Assignment a:
In the excerpt about the WRNS design approach, what award was the Janet Durgin Guild and Commons at Sonoma Academy honored with?

Excerpt provided:
"""

It’s more than just form following function, Woltag says. “It’s form follows purpose. How does it all play together?”
Designs should take a stance, Woltag says, not culminate in standalone structures lacking context or a purposeful connection to the surrounding community. “I look around now at the profession and see the firms we’re competing against, and what clients are demanding, and you see that starting to change,” Woltag says. “We’ve moved away from the beauty contests of the past into a more connected, meaningful, human-based approach to buildings.”
In short, the standards have changed, and we’re seeing it in terms of how buildings are recognized. Awards today endorse a richer definition of beauty, one embedded in both building performance and human experience.
“It’s not just about how a building looks from the outside, it’s about how it actually performs,” Woltag says. “Natural daylighting, natural ventilation, sound protection, shade and glare protection, stormwater management, energy efficiency—these are the conversations driving the design of a building. I think that the most incredible, moving and significant buildings are the ones that are able to do all of those things.”
Fortunately, more and more opportunities are allowing WRNS to deep dive into its community-focused, performance-driven approach—projects like the recently completed Janet Durgin Guild and Commons at Sonoma Academy in Santa Rosa, California, a facility seeking rigorous LEED Platinum, Zero Net Energy, WELL Education Pilot and Living Building Challenge Petal certifications that was honored with a 2018 AIA COTE award.
“It’s one of those buildings that exemplifies what we try to do as a firm,” Woltag says. “Create sustainable buildings that are beautiful, cultural and critical about where they are.”

"""

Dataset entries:
"""

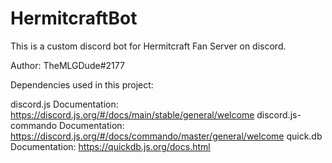 # HermitcraftBot
This is a custom discord bot for Hermitcraft Fan Server on discord.

Author: TheMLGDude#2177

Dependencies used in this project:

discord.js Documentation: https://discord.js.org/#/docs/main/stable/general/welcome
discord.js-commando Documentation: https://discord.js.org/#/docs/commando/master/general/welcome
quick.db Documentation: https://quickdb.js.org/docs.html
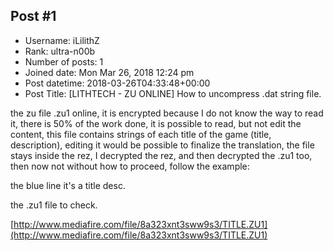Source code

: ## Post #1
- Username: iLilithZ
- Rank: ultra-n00b
- Number of posts: 1
- Joined date: Mon Mar 26, 2018 12:24 pm
- Post datetime: 2018-03-26T04:33:48+00:00
- Post Title: [LITHTECH - ZU ONLINE] How to uncompress .dat string file.

the zu file .zu1 online, it is encrypted because I do not know the way to read it, there is 50% of the work done, it is possible to read, but not edit the content, this file contains strings of each title of the game (title, description), editing it would be possible to finalize the translation, the file stays inside the rez, I decrypted the rez, and then decrypted the .zu1 too, then now not without how to proceed, follow the example:



the blue line it's a title desc.

the .zu1 file to check.

[http://www.mediafire.com/file/8a323xnt3sww9s3/TITLE.ZU1](http://www.mediafire.com/file/8a323xnt3sww9s3/TITLE.ZU1)
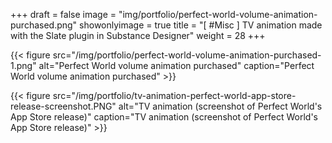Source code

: +++
draft = false
image = "img/portfolio/perfect-world-volume-animation-purchased.png"
showonlyimage = true
title = "[ #Misc ] TV animation made with the Slate plugin in Substance Designer"
weight = 28
+++

{{< figure src="/img/portfolio/perfect-world-volume-animation-purchased-1.png" alt="Perfect World volume animation purchased" caption="Perfect World volume animation purchased" >}}

{{< figure src="/img/portfolio/tv-animation-perfect-world-app-store-release-screenshot.PNG" alt="TV animation (screenshot of Perfect World's App Store release)" caption="TV animation (screenshot of Perfect World's App Store release)" >}}
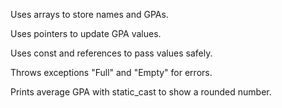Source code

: Uses arrays to store names and GPAs.

Uses pointers to update GPA values.

Uses const and references to pass values safely.

Throws exceptions "Full" and "Empty" for errors.

Prints average GPA with static_cast to show a rounded number.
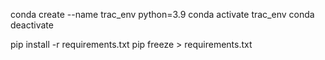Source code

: conda create --name trac_env python=3.9
conda activate trac_env
conda deactivate

pip install -r requirements.txt
pip freeze > requirements.txt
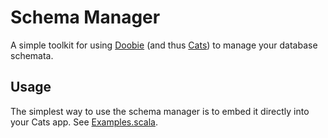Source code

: # Schema Manager

A simple toolkit for using [Doobie](https://tpolecat.github.io/doobie/index.html)
(and thus [Cats](https://typelevel.org/cats/)) to manage your database schemata. 

## Usage

The simplest way to use the schema manager is to embed it directly into your Cats app.
See [Examples.scala](src/test/scala/pug/schema/Examples.scala).
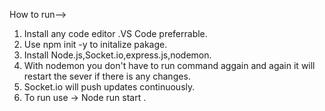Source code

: How to run-->
1) Install any code editor .VS Code preferrable.
2) Use npm init -y to initalize pakage.
3) Install Node.js,Socket.io,express.js,nodemon.
4) With nodemon you don't have to run command aggain and again it will restart the sever if there is any changes.
5) Socket.io will push updates continuously.
6) To run use -> Node run start .
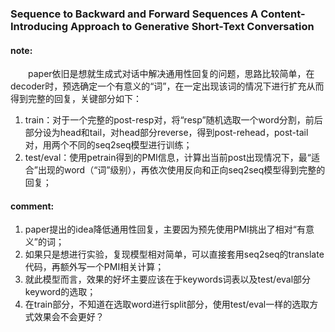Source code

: ### Sequence to Backward and Forward Sequences A Content-Introducing Approach to Generative Short-Text Conversation 

#### note:
&emsp;&emsp;paper依旧是想就生成式对话中解决通用性回复的问题，思路比较简单，在decoder时，预选确定一个有意义的“词”，在一定出现该词的情况下进行扩充从而得到完整的回复，关键部分如下：

1. train：对于一个完整的post-resp对，将“resp”随机选取一个word分割，前后部分设为head和tail，对head部分reverse，得到post-rehead，post-tail对，用两个不同的seq2seq模型进行训练；
2. test/eval：使用petrain得到的PMI信息，计算出当前post出现情况下，最“适合”出现的word（“词”级别），再依次使用反向和正向seq2seq模型得到完整的回复；

#### comment:
1. paper提出的idea降低通用性回复，主要因为预先使用PMI挑出了相对“有意义”的词；
2. 如果只是想进行实验，复现模型相对简单，可以直接套用seq2seq的translate代码，再额外写一个PMI相关计算；
3. 就此模型而言，效果的好坏主要应该在于keywords词表以及test/eval部分keyword的选取；
4. 在train部分，不知道在选取word进行split部分，使用test/eval一样的选取方式效果会不会更好？
  
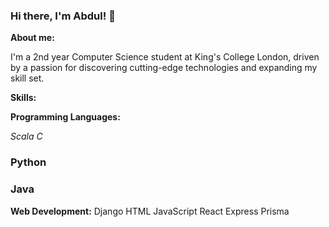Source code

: ### Hi there, I'm Abdul! 👋


**About me:**

I'm a 2nd year Computer Science student at King's College London, driven by a passion for discovering cutting-edge technologies and expanding my skill set.



**Skills:**

**Programming Languages:**

*Scala*
*C*
### Python
### Java


**Web Development:**
Django
HTML
JavaScript
React
Express
Prisma
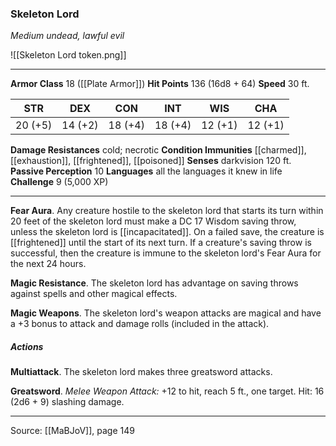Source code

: ### Skeleton Lord
_Medium undead, lawful evil_

![[Skeleton Lord token.png]]




---

**Armor Class** 18 ([[Plate Armor]])
**Hit Points** 136 (16d8 + 64)
**Speed** 30 ft.

| STR     | DEX     | CON     | INT     | WIS     | CHA     |
|---------|---------|---------|---------|---------|---------|
| 20 (+5) | 14 (+2) | 18 (+4) | 18 (+4) | 12 (+1) | 12 (+1) |

**Damage Resistances** cold; necrotic
**Condition Immunities** [[charmed]], [[exhaustion]], [[frightened]], [[poisoned]]
**Senses** darkvision 120 ft.
**Passive Perception** 10
**Languages** all the languages it knew in life
**Challenge** 9 (5,000 XP)

---

**Fear Aura**. Any creature hostile to the skeleton lord that starts its turn within 20 feet of the skeleton lord must make a DC 17 Wisdom saving throw, unless the skeleton lord is [[incapacitated]]. On a failed save, the creature is [[frightened]] until the start of its next turn. If a creature's saving throw is successful, then the creature is immune to the skeleton lord's Fear Aura for the next 24 hours.

**Magic Resistance**. The skeleton lord has advantage on saving throws against spells and other magical effects.

**Magic Weapons**. The skeleton lord's weapon attacks are magical and have a +3 bonus to attack and damage rolls (included in the attack).

##### Actions
**Multiattack**. The skeleton lord makes three greatsword attacks.

**Greatsword**. _Melee Weapon Attack:_ +12 to hit, reach 5 ft., one target. Hit: 16 (2d6 + 9) slashing damage.


---

Source: [[MaBJoV]], page 149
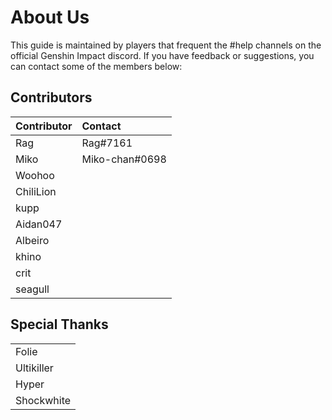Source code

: # About Us

This guide is maintained by players that frequent the \#help channels on the official Genshin Impact discord. If you have feedback or suggestions, you can contact some of the members below:

## Contributors

| Contributor | Contact |
| :--- | :--- |
| Rag | Rag\#7161 |
| Miko | Miko-chan\#0698 |
| Woohoo |  |
| ChiliLion |  |
| kupp |  |
| Aidan047 |  |
| Albeiro |  |
| khino |  |
| crit |  |
| seagull |  |

## Special Thanks

|  |
| :--- |
| Folie |
| Ultikiller |
| Hyper |
| Shockwhite |

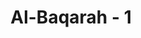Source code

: ---
title: "Al-Baqarah - 1"
no: 1
arabic_no: ١
ayah: الۤمّۤ ۚ
translation: "Alif Lam Mim."
tafsir: "Alif Lam Mim. Ayat pertama surah Al-Baqarah ini terdiri dari huruf-huruf lepas. Sebagaimana pada surah-surah Makkiyah banyak yang dibuka dengan huruf-huruf lepas seperti Alif Lam Ra, Alif Lam Mim Ra, ha Mim, ta Ha, Kaf Ha Ya 'Ain sad, dan lain-lain.\n\nSurah-surah yang dimulai dengan huruf-huruf singkatan (muqattha'ah) semuanya berjumlah 29 surah. Selengkapnya sebagai berikut: al-Baqarah dengan Alif Lam Mim, Ali 'Imran dimulai dengan Alif Lam Mim, al-A'raf dimulai dengan Alif Lam Mim sad, Yunus dengan Alif Lam Ra, Hud dengan Alif Lam Ra, ar-Ra'd dengan Alif Lam Mim Ra; Ibrahim dengan Alif Lam Ra; al-hijr dengan Alif Lam Ra; Maryam dengan Kaf Ha Ya 'Ain sad; taha dengan ta ha; asy-Syu'ara' dengan ta Sin Mim; an-Naml dengan ta Sin; al-Qasas dengan ta Sin Mim; al-'Ankabut dengan Alif Lam Mim; ar-Rum dengan Alif Lam Mim, Luqman dengan Alif Lam Mim, as-Sajdah dengan Alif Lam Mim, Yasin dengan Ya Sin; sad dengan sad; al-Mu'min dengan ha Mim; Fussilat dengan ha Mim; asy-Syura dengan ha Mim; az-Zukhruf dengan ha Mim; ad-Dukhan dengan ha Mim; al-Jasiyah dengan ha Mim; al-Ahqaf dengan ha Mim; Qaf dengan Qaf; dan al-Qalam dengan Nun. Huruf yang disebutkan ini berjumlah 14 huruf, yaitu setengah dari huruf hijaiyah. Huruf-huruf ini adalah huruf-huruf yang banyak terpakai dalam bahasa Arab. Huruf-huruf ini ada yang disebutkan berulang-ulang.\n\nAda dua hal yang perlu dibicarakan tentang huruf-huruf abjad yang disebutkan pada permulaan beberapa surah dari Al-Qur'an itu, yaitu apa yang dimaksud dengan huruf ini, dan apa hikmahnya menyebutkan huruf-huruf ini.\n\nTentang soal pertama, maka para mufasir berlainan pendapat:\n\n1.Ada yang menyerahkan saja kepada Allah, dengan arti mereka tidak mau menafsirkan huruf-huruf itu. Mereka berkata, \"Allah saja yang mengetahui maksudnya.\" Mereka menggolongkan huruf-huruf itu ke dalam golongan ayat-ayat mutasyabihat.\n\n2.Ada yang menafsirkannya. Mufasir yang menafsirkannya ini berlain-lain pula pendapat mereka:\n\na.Ada yang berpendapat bahwa huruf-huruf itu adalah isyarat (singkatan dari kata-kata), umpamanya Alif Lam Mim. Maka Alif adalah singkatan dari \"Allah\", Lam singkatan dari \"Jibril\", dan Mim singkatan dari Muhammad, yang berarti bahwa Al-Qur'an itu datangnya dari Allah, disampaikan oleh Jibril kepada Muhammad. Pada Alif Lam Ra, Alif singkatan dari \"Ana\", Lam singkatan dari \"Allah\" dan Ra singkatan dari \"ar-Rahman\", yang berarti \"Aku Allah Yang Maha Pengasih.\"\n\nb.Ada yang berpendapat bahwa huruf-huruf itu adalah nama dari surah yang dimulai dengan huruf-huruf itu.\n\nc.Ada yang berpendapat bahwa yang dimaksud dengan huruf-huruf abjad ini adalah huruf-huruf abjad itu sendiri. Maka yang dimaksud dengan Alif adalah \"Alif\", yang dimaksud dengan Lam, adalah \"Lam\", yang dimaksud dengan Nun adalah \"Nun\", dan begitu seterusnya.\n\nd. Huruf-huruf abjad itu untuk menarik perhatian. Ada mufasir yang berpendapat bahwa huruf-huruf abjad ini didatangkan oleh Allah pada permulaan beberapa surah Al-Qur'an untuk menarik perhatian. Memulai pembicaraan dengan huruf-huruf abjad adalah suatu cara yang belum dikenal oleh Bangsa Arab pada waktu itu, karena itu maka hal ini menarik perhatian mereka.\n\ne. Untuk tantangan. Menurut para mufasir ini, huruf-huruf singkatan itu disebut Allah pada permulaan beberapa surah dari Al-Qur'an, hikmahnya adalah untuk \"menantang\". Tantangan itu bunyinya kira-kira begini: Al-Qur'an itu diturunkan dalam bahasa Arab, yaitu bahasa kamu sendiri, yang tersusun dari huruf-huruf singkatan, seperti Alif, Lam Mim Ra, Kaf Ha Ya 'Ain sad, Qaf, ta Sin dan lain-lain. Maka kalau kamu tidak percaya bahwa Al-Qur'an datangnya dari Allah dan kamu mendakwakan datangnya dari Muhammad, yakni dibuat oleh Muhammad sendiri, maka cobalah kamu buat ayat-ayat yang seperti ayat Al-Qur'an ini. Kalau Muhammad dapat membuatnya tentu kamu juga dapat membuatnya\"\n\nMaka ada \"penantang\", yaitu Allah, dan ada \"yang ditantang\", yaitu bangsa Arab, dan ada \"alat penantang\", yaitu Al-Qur'an. Sekalipun mereka adalah orang-orang yang fasih berbahasa Arab, dan mengetahui pula seluk beluk bahasa Arab menurut naluri mereka, karena di antara mereka itu ada pujangga-pujangga, penyair-penyair dan ahli-ahli pidato, namun demikian mereka tidak bisa menjawab tantangan Al-Qur'an dengan membuat ayat-ayat seperti Al-Qur'an. Ada juga di antara mereka yang memberanikan diri untuk menjawab tantangan Al-Qur'an itu, dengan mencoba membuat kalimat-kalimat seperti ayat-ayat Al-Qur'an itu, tetapi sebelum mereka ditertawakan oleh orang-orang Arab itu, lebih dahulu mereka telah ditertawakan oleh diri mereka sendiri."
---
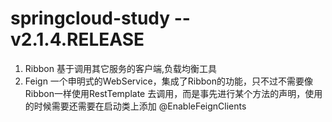 # springcloud-study -- v2.1.4.RELEASE

1. Ribbon 基于调用其它服务的客户端,负载均衡工具
2. Feign 一个申明式的WebService，集成了Ribbon的功能，只不过不需要像Ribbon一样使用RestTemplate 去调用，而是事先进行某个方法的声明，使用的时候需要还需要在启动类上添加 @EnableFeignClients 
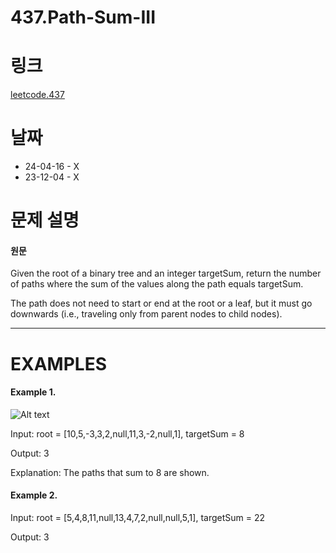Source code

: # 437.Path-Sum-III

# 링크
[leetcode.437](https://leetcode.com/problems/path-sum-iii/?envType=study-plan-v2&envId=leetcode-75)

# 날짜
* 24-04-16 - X
* 23-12-04 - X

# 문제 설명
#### 원문


Given the root of a binary tree and an integer targetSum, return the number of paths where the sum of the values along the path equals targetSum.


The path does not need to start or end at the root or a leaf, but it must go downwards (i.e., traveling only from parent nodes to child nodes).


***


# EXAMPLES
#### Example 1.


![Alt text](https://assets.leetcode.com/uploads/2021/04/09/pathsum3-1-tree.jpg)


Input: root = [10,5,-3,3,2,null,11,3,-2,null,1], targetSum = 8


Output: 3


Explanation: The paths that sum to 8 are shown.


#### Example 2.


Input: root = [5,4,8,11,null,13,4,7,2,null,null,5,1], targetSum = 22


Output: 3

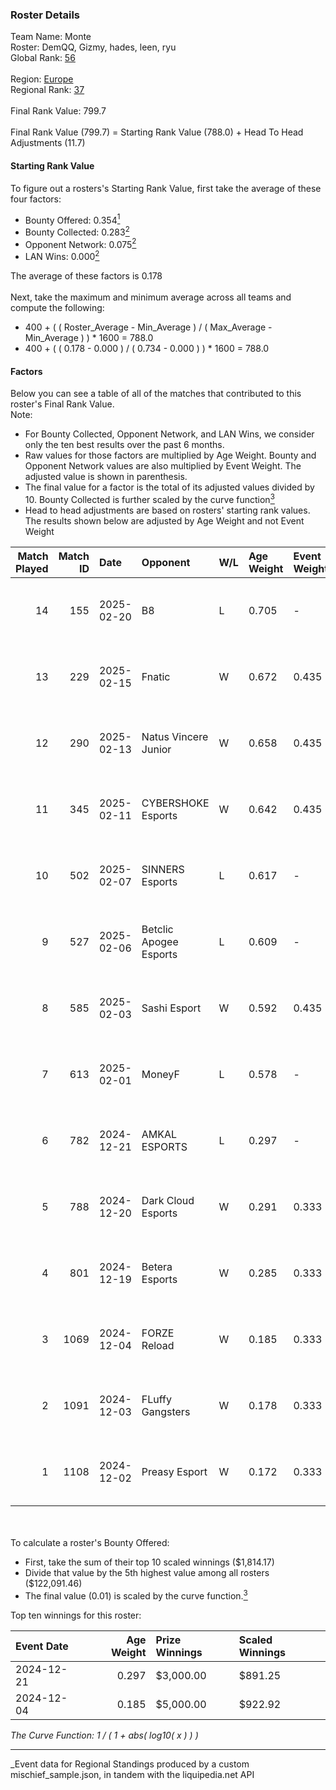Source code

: ### Roster Details<br />
Team Name: Monte<br />
Roster: DemQQ, Gizmy, hades, leen, ryu<br />
Global Rank: [56](../../standings_global_2025_05_05.md)<br />
<br />
Region: [Europe]( ../../standings_europe_2025_05_05.md)<br />
Regional Rank: [37]( ../../standings_europe_2025_05_05.md)<br />
<br />
Final Rank Value:  799.7<br />
<br />
Final Rank Value (799.7) = Starting Rank Value (788.0) + Head To Head Adjustments (11.7)<br />

#### Starting Rank Value<br />
To figure out a rosters's Starting Rank Value, first take the average of these four factors:<br />
- Bounty Offered: 0.354[<sup>1</sup>](#table2)
- Bounty Collected: 0.283[<sup>2</sup>](#table1)
- Opponent Network: 0.075[<sup>2</sup>](#table1)
- LAN Wins: 0.000[<sup>2</sup>](#table1)

The average of these factors is 0.178<br />
<br />
Next, take the maximum and minimum average across all teams and compute the following:<br />
- 400 + ( ( Roster_Average - Min_Average ) / ( Max_Average - Min_Average ) ) * 1600 = 788.0
- 400 + ( ( 0.178 - 0.000 ) / ( 0.734 - 0.000 ) ) * 1600 = 788.0


#### Factors<br />
Below you can see a table of all of the matches that contributed to this roster's Final Rank Value.<br />
Note:<br />

- For Bounty Collected, Opponent Network, and LAN Wins, we consider only the ten best results over the past 6 months.
- Raw values for those factors are multiplied by Age Weight. Bounty and Opponent Network values are also multiplied by Event Weight. The adjusted value is shown in parenthesis.
- The final value for a factor is the total of its adjusted values divided by 10. Bounty Collected is further scaled by the curve function[<sup>3</sup>](#curveFunction)
- Head to head adjustments are based on rosters' starting rank values. The results shown below are adjusted by Age Weight and not Event Weight
<span id="table1"></span><br />


| Match Played | Match ID | Date       | Opponent               | W/L | Age Weight | Event Weight | Bounty Collected | Opponent Network | LAN Wins  | H2H Adj. | Roster                           |
| -: | -: | :- | :- | :- | :- | :- | :- | :- | :- | -: | :- |
|           14 |      155 | 2025-02-20 | B8                     | L   | 0.705      | -            | -                | -                | -         |    -6.37 | DemQQ, Gizmy, hades, leen, ryu   |
|           13 |      229 | 2025-02-15 | Fnatic                 | W   | 0.672      | 0.435        | 0.021 (0.006)    | 0.443 (0.129)    | 0 (0.000) |    13.35 | DemQQ, dycha, Gizmy, hades, ryu  |
|           12 |      290 | 2025-02-13 | Natus Vincere Junior   | W   | 0.658      | 0.435        | 0.057 (0.016)    | 0.572 (0.164)    | 0 (0.000) |    11.84 | DemQQ, dycha, Gizmy, hades, ryu  |
|           11 |      345 | 2025-02-11 | CYBERSHOKE Esports     | W   | 0.642      | 0.435        | 0.014 (0.004)    | 1.000 (0.279)    | 0 (0.000) |    10.89 | DemQQ, dycha, Gizmy, hades, ryu  |
|           10 |      502 | 2025-02-07 | SINNERS Esports        | L   | 0.617      | -            | -                | -                | -         |    -9.66 | DemQQ, dycha, Gizmy, hades, ryu  |
|            9 |      527 | 2025-02-06 | Betclic Apogee Esports | L   | 0.609      | -            | -                | -                | -         |    -8.73 | DemQQ, dycha, Gizmy, hades, ryu  |
|            8 |      585 | 2025-02-03 | Sashi Esport           | W   | 0.592      | 0.435        | 0.003 (0.001)    | 0.498 (0.128)    | 0 (0.000) |     9.94 | DemQQ, dycha, Gizmy, hades, ryu  |
|            7 |      613 | 2025-02-01 | MoneyF                 | L   | 0.578      | -            | -                | -                | -         |   -14.70 | DemQQ, dycha, Gizmy, hades, ryu  |
|            6 |      782 | 2024-12-21 | AMKAL ESPORTS          | L   | 0.297      | -            | -                | -                | -         |    -5.50 | fnl, Gizmy, leen, ryu, shield    |
|            5 |      788 | 2024-12-20 | Dark Cloud Esports     | W   | 0.291      | 0.333        | 0.011 (0.001)    | 0.222 (0.022)    | 0 (0.000) |     3.60 | fnl, Gizmy, leen, ryu, shield    |
|            4 |      801 | 2024-12-19 | Betera Esports         | W   | 0.285      | 0.333        | 0.000 (0.000)    | 0.028 (0.003)    | 0 (0.000) |     0.90 | AiyvaN, Gizmy, leen, ryu, shield |
|            3 |     1069 | 2024-12-04 | FORZE Reload           | W   | 0.185      | 0.333        | 0.015 (0.001)    | 0.070 (0.004)    | 0 (0.000) |     2.28 | fnl, Gizmy, leen, ryu, shield    |
|            2 |     1091 | 2024-12-03 | FLuffy Gangsters       | W   | 0.178      | 0.333        | 0.002 (0.000)    | 0.209 (0.012)    | 0 (0.000) |     1.90 | fnl, Gizmy, leen, ryu, shield    |
|            1 |     1108 | 2024-12-02 | Preasy Esport          | W   | 0.172      | 0.333        | 0.007 (0.000)    | 0.207 (0.012)    | 0 (0.000) |     1.95 | fnl, Gizmy, leen, ryu, shield    |

<br />
<span id="table2"></span><br />
To calculate a roster's Bounty Offered:<br />

- First, take the sum of their top 10 scaled winnings ($1,814.17)
- Divide that value by the 5th highest value among all rosters ($122,091.46)
- The final value (0.01) is scaled by the curve function.[<sup>3</sup>](#curveFunction)

Top ten winnings for this roster:<br />

| Event Date | Age Weight | Prize Winnings | Scaled Winnings |
| :- | -: | :- | :- |
| 2024-12-21 |      0.297 | $3,000.00      | $891.25         |
| 2024-12-04 |      0.185 | $5,000.00      | $922.92         |


<span id="curveFunction"></span>_The Curve Function: 1 / ( 1 + abs( log10( x ) ) )_<br />

---
_Event data for Regional Standings produced by a custom mischief_sample.json, in tandem with the liquipedia.net API<br />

"""

Assignment b:
Reproduce the dataset entries word for word, from the very start of the entries down through the line containing "the .zu1 file to check.", including that line. Leave the pictures out of your answer.

Response area a:
A 2018 AIA COTE award.

Response area b:
 # HermitcraftBot
This is a custom discord bot for Hermitcraft Fan Server on discord.

Author: TheMLGDude#2177

Dependencies used in this project:

discord.js Documentation: https://discord.js.org/#/docs/main/stable/general/welcome
discord.js-commando Documentation: https://discord.js.org/#/docs/commando/master/general/welcome
quick.db Documentation: https://quickdb.js.org/docs.html
Source code

: ## Post #1
- Username: iLilithZ
- Rank: ultra-n00b
- Number of posts: 1
- Joined date: Mon Mar 26, 2018 12:24 pm
- Post datetime: 2018-03-26T04:33:48+00:00
- Post Title: [LITHTECH - ZU ONLINE] How to uncompress .dat string file.

the zu file .zu1 online, it is encrypted because I do not know the way to read it, there is 50% of the work done, it is possible to read, but not edit the content, this file contains strings of each title of the game (title, description), editing it would be possible to finalize the translation, the file stays inside the rez, I decrypted the rez, and then decrypted the .zu1 too, then now not without how to proceed, follow the example:



the blue line it's a title desc.

the .zu1 file to check.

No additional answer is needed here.